-- begin --

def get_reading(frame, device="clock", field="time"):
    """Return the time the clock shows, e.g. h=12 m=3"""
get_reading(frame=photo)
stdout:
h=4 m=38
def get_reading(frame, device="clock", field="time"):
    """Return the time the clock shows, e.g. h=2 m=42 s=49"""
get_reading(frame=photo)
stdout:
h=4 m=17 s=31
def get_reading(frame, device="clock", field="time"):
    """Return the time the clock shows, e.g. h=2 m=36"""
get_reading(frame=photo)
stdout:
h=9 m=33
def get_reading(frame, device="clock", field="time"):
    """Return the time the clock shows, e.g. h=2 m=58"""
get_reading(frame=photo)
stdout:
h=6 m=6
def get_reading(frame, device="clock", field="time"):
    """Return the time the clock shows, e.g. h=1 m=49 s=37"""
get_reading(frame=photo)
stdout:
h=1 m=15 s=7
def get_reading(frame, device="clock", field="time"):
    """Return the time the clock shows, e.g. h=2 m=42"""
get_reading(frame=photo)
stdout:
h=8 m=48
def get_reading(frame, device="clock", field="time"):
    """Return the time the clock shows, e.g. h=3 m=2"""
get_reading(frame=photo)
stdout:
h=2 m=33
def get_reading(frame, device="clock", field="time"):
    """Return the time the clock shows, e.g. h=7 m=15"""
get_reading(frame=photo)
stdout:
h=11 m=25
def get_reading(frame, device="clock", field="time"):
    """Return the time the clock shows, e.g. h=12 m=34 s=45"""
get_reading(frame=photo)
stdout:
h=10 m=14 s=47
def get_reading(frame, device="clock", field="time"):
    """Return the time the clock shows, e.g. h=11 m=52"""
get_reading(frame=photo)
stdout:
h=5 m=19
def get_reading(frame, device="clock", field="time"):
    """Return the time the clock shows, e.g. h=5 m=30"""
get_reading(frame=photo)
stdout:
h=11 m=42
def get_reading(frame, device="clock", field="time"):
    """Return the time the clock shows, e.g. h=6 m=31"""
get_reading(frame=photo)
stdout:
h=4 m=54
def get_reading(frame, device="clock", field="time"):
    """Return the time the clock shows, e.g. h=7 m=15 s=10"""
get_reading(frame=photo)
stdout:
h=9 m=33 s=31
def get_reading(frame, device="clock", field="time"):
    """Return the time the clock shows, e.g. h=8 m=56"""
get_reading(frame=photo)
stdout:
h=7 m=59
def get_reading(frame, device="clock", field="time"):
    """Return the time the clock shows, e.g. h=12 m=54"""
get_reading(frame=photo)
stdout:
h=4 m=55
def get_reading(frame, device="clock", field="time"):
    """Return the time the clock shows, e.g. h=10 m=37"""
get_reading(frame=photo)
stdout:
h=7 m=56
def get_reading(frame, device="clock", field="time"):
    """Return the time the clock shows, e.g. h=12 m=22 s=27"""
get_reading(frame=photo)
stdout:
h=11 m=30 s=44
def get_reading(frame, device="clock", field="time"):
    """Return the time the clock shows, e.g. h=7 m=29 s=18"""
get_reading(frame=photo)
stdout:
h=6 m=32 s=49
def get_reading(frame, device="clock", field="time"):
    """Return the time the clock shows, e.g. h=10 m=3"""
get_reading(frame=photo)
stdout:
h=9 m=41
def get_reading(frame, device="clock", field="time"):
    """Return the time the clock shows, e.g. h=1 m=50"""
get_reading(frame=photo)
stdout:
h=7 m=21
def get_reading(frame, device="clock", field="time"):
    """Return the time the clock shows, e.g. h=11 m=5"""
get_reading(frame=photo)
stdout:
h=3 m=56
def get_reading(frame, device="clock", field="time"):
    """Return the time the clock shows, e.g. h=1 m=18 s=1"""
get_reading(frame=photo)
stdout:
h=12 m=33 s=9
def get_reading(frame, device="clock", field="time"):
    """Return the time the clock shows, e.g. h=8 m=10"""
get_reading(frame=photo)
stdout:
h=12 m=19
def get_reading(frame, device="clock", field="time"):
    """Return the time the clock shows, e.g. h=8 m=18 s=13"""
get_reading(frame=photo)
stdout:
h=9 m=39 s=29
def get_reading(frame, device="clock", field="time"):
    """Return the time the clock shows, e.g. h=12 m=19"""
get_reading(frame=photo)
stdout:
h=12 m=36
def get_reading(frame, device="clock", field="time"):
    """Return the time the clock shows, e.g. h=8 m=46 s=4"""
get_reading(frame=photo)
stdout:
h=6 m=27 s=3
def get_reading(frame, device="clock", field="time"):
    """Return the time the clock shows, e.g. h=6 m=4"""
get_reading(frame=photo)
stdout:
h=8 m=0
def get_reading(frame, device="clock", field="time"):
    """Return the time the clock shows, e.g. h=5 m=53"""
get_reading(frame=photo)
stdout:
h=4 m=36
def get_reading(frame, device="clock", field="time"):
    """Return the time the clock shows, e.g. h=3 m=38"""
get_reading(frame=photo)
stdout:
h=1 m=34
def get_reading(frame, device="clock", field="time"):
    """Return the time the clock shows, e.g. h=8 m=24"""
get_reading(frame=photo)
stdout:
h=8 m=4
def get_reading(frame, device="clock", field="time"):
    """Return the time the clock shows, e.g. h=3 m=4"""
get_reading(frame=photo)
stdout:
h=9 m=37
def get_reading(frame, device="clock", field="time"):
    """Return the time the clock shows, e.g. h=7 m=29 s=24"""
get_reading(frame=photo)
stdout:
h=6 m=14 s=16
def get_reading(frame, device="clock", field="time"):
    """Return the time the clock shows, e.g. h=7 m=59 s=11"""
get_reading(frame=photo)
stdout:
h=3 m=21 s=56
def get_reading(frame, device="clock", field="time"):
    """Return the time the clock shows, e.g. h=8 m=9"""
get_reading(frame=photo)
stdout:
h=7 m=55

-- end --

DIRECTIONS:
Write out all of the records above again, word for word, with nothing changed.

ANSWER TO THIS EXERCISE:
def get_reading(frame, device="clock", field="time"):
    """Return the time the clock shows, e.g. h=12 m=3"""
get_reading(frame=photo)
stdout:
h=4 m=38
def get_reading(frame, device="clock", field="time"):
    """Return the time the clock shows, e.g. h=2 m=42 s=49"""
get_reading(frame=photo)
stdout:
h=4 m=17 s=31
def get_reading(frame, device="clock", field="time"):
    """Return the time the clock shows, e.g. h=2 m=36"""
get_reading(frame=photo)
stdout:
h=9 m=33
def get_reading(frame, device="clock", field="time"):
    """Return the time the clock shows, e.g. h=2 m=58"""
get_reading(frame=photo)
stdout:
h=6 m=6
def get_reading(frame, device="clock", field="time"):
    """Return the time the clock shows, e.g. h=1 m=49 s=37"""
get_reading(frame=photo)
stdout:
h=1 m=15 s=7
def get_reading(frame, device="clock", field="time"):
    """Return the time the clock shows, e.g. h=2 m=42"""
get_reading(frame=photo)
stdout:
h=8 m=48
def get_reading(frame, device="clock", field="time"):
    """Return the time the clock shows, e.g. h=3 m=2"""
get_reading(frame=photo)
stdout:
h=2 m=33
def get_reading(frame, device="clock", field="time"):
    """Return the time the clock shows, e.g. h=7 m=15"""
get_reading(frame=photo)
stdout:
h=11 m=25
def get_reading(frame, device="clock", field="time"):
    """Return the time the clock shows, e.g. h=12 m=34 s=45"""
get_reading(frame=photo)
stdout:
h=10 m=14 s=47
def get_reading(frame, device="clock", field="time"):
    """Return the time the clock shows, e.g. h=11 m=52"""
get_reading(frame=photo)
stdout:
h=5 m=19
def get_reading(frame, device="clock", field="time"):
    """Return the time the clock shows, e.g. h=5 m=30"""
get_reading(frame=photo)
stdout:
h=11 m=42
def get_reading(frame, device="clock", field="time"):
    """Return the time the clock shows, e.g. h=6 m=31"""
get_reading(frame=photo)
stdout:
h=4 m=54
def get_reading(frame, device="clock", field="time"):
    """Return the time the clock shows, e.g. h=7 m=15 s=10"""
get_reading(frame=photo)
stdout:
h=9 m=33 s=31
def get_reading(frame, device="clock", field="time"):
    """Return the time the clock shows, e.g. h=8 m=56"""
get_reading(frame=photo)
stdout:
h=7 m=59
def get_reading(frame, device="clock", field="time"):
    """Return the time the clock shows, e.g. h=12 m=54"""
get_reading(frame=photo)
stdout:
h=4 m=55
def get_reading(frame, device="clock", field="time"):
    """Return the time the clock shows, e.g. h=10 m=37"""
get_reading(frame=photo)
stdout:
h=7 m=56
def get_reading(frame, device="clock", field="time"):
    """Return the time the clock shows, e.g. h=12 m=22 s=27"""
get_reading(frame=photo)
stdout:
h=11 m=30 s=44
def get_reading(frame, device="clock", field="time"):
    """Return the time the clock shows, e.g. h=7 m=29 s=18"""
get_reading(frame=photo)
stdout:
h=6 m=32 s=49
def get_reading(frame, device="clock", field="time"):
    """Return the time the clock shows, e.g. h=10 m=3"""
get_reading(frame=photo)
stdout:
h=9 m=41
def get_reading(frame, device="clock", field="time"):
    """Return the time the clock shows, e.g. h=1 m=50"""
get_reading(frame=photo)
stdout:
h=7 m=21
def get_reading(frame, device="clock", field="time"):
    """Return the time the clock shows, e.g. h=11 m=5"""
get_reading(frame=photo)
stdout:
h=3 m=56
def get_reading(frame, device="clock", field="time"):
    """Return the time the clock shows, e.g. h=1 m=18 s=1"""
get_reading(frame=photo)
stdout:
h=12 m=33 s=9
def get_reading(frame, device="clock", field="time"):
    """Return the time the clock shows, e.g. h=8 m=10"""
get_reading(frame=photo)
stdout:
h=12 m=19
def get_reading(frame, device="clock", field="time"):
    """Return the time the clock shows, e.g. h=8 m=18 s=13"""
get_reading(frame=photo)
stdout:
h=9 m=39 s=29
def get_reading(frame, device="clock", field="time"):
    """Return the time the clock shows, e.g. h=12 m=19"""
get_reading(frame=photo)
stdout:
h=12 m=36
def get_reading(frame, device="clock", field="time"):
    """Return the time the clock shows, e.g. h=8 m=46 s=4"""
get_reading(frame=photo)
stdout:
h=6 m=27 s=3
def get_reading(frame, device="clock", field="time"):
    """Return the time the clock shows, e.g. h=6 m=4"""
get_reading(frame=photo)
stdout:
h=8 m=0
def get_reading(frame, device="clock", field="time"):
    """Return the time the clock shows, e.g. h=5 m=53"""
get_reading(frame=photo)
stdout:
h=4 m=36
def get_reading(frame, device="clock", field="time"):
    """Return the time the clock shows, e.g. h=3 m=38"""
get_reading(frame=photo)
stdout:
h=1 m=34
def get_reading(frame, device="clock", field="time"):
    """Return the time the clock shows, e.g. h=8 m=24"""
get_reading(frame=photo)
stdout:
h=8 m=4
def get_reading(frame, device="clock", field="time"):
    """Return the time the clock shows, e.g. h=3 m=4"""
get_reading(frame=photo)
stdout:
h=9 m=37
def get_reading(frame, device="clock", field="time"):
    """Return the time the clock shows, e.g. h=7 m=29 s=24"""
get_reading(frame=photo)
stdout:
h=6 m=14 s=16
def get_reading(frame, device="clock", field="time"):
    """Return the time the clock shows, e.g. h=7 m=59 s=11"""
get_reading(frame=photo)
stdout:
h=3 m=21 s=56
def get_reading(frame, device="clock", field="time"):
    """Return the time the clock shows, e.g. h=8 m=9"""
get_reading(frame=photo)
stdout:
h=7 m=55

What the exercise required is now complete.